Namaste 🙏 , Welcome to the sixth weekly blog of GSoC’20 for CDLI.

What did you do this week?

This week was lighter on the coding part but mostly setting up ElasticSearch. The Access Setup for the framework for Admin, Editor and Public roles is set up as per requirement, still granular roles access is yet to be set up as functionality for such roles are not fully developed. The granular roles will be handled in the final phase.

Now, it was time to work on the Simple Search. For optimizing search, we are going to integrate ElasticSearch.

What is ElasticSearch? Elasticsearch is a search engine based on the Lucene library. It provides a distributed, multitenant-capable full-text search engine with an HTTP web interface and schema-free JSON documents.

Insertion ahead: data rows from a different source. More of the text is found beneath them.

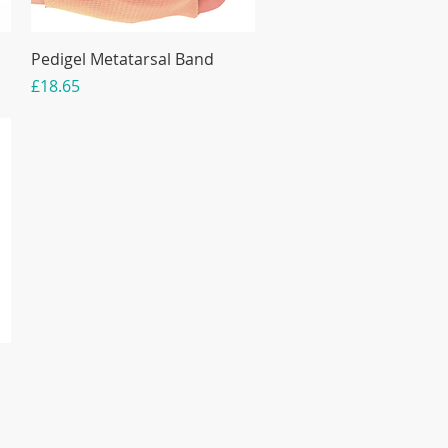
Pedigel Metatarsal Band
Price
£18.65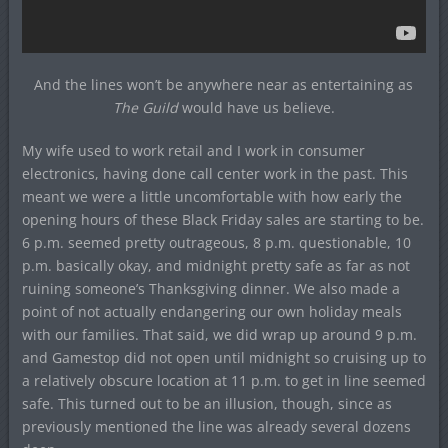
And the lines won’t be anywhere near as entertaining as
The Guild
would have us believe.
My wife used to work retail and I work in consumer
electronics, having done call center work in the past. This
meant we were a little uncomfortable with how early the
opening hours of these Black Friday sales are starting to be.
6 p.m. seemed pretty outrageous, 8 p.m. questionable, 10
p.m. basically okay, and midnight pretty safe as far as not
ruining someone’s Thanksgiving dinner. We also made a
point of not actually endangering our own holiday meals
with our families. That said, we did wrap up around 9 p.m.
and Gamestop did not open until midnight so cruising up to
a relatively obscure location at 11 p.m. to get in line seemed
safe. This turned out to be an illusion, though, since as
previously mentioned the line was already several dozens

ElasticSearch was successfully set up and then we need to insert data into ElasticSearch Server. Since we are using MySQL DB and ElasticSearch supports the NoSQL format, we have to fetch data from DB and insert it into ElasticSearch. So there are many ways to do it but most commonly used was the Logstash.

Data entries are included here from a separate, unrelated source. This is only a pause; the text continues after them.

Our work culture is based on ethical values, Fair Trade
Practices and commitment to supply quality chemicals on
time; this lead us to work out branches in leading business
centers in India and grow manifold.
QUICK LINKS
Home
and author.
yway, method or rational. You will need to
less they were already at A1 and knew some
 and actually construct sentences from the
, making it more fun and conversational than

What is Logstash? Logstash is a light-weight, open-source, server-side data processing pipeline that allows you to collect data from a variety of sources, transform it on the fly, and send it to your desired destination.

At the end of the week, I was able to set up ElasticSearch along with Logstash and set up an initial configuration to see if indexing of required data was working as expected.

What is coming up next?

Next week will be more focused on writing optimised SQL queries to fetch data in ElasticSearch using Logstash.

Did you get stuck anywhere?

On initial setup of ElasticSearch using docker, it requires a lot of memory (of course the volatile one!!) and additionally I have 4 docker containers (necessary one) running for the project. So let’s see if my system can handle the required processing in the upcoming week.

Branch (worked on):

  1. phoenix/feature/authorization
  2. phoenix/feature/optimize-setup
  3. phoenix/feature/search

Issues :

  1. Closed or worked related to:
  1. Opened: No new issue created during this week

Pull Request :

  1. Merged (or under review):
  1. Reviewed: No PR reviewed during this week.

Daily Work Update

# Day Date A short description of the work done
1 Monday 2020/07/06 a. WIP : Access setup for Public, Editor and Admin access.
2 Tuesday 2020/07/07 a. Done with access setup for Public, Editor and Admin. PR !137 b. Access Setup for Granular Roles will be addressed in buffer week.
3 Wednesday 2020/07/08 a. Exploring Elastic Search for Cakephp. b. Setting up Elastic Search.
4 Thursday 2020/07/09 a. Done with setup of Elastic Search. b. Exploring search query using Elastic Search.
5 Friday 2020/07/10 a. Created GeneralFunctionsComponent for commonly used functions. b. WIP : Simple Search.
6 Saturday 2020/07/11 a. Exploring ways to migrate MySQL Data to Elastic Search.
7 Sunday 2020/07/12 a. ElasicSearch + Logstash docker setup completed. b. Testing indexing from MariaDB to ElasticSearch using Logstash.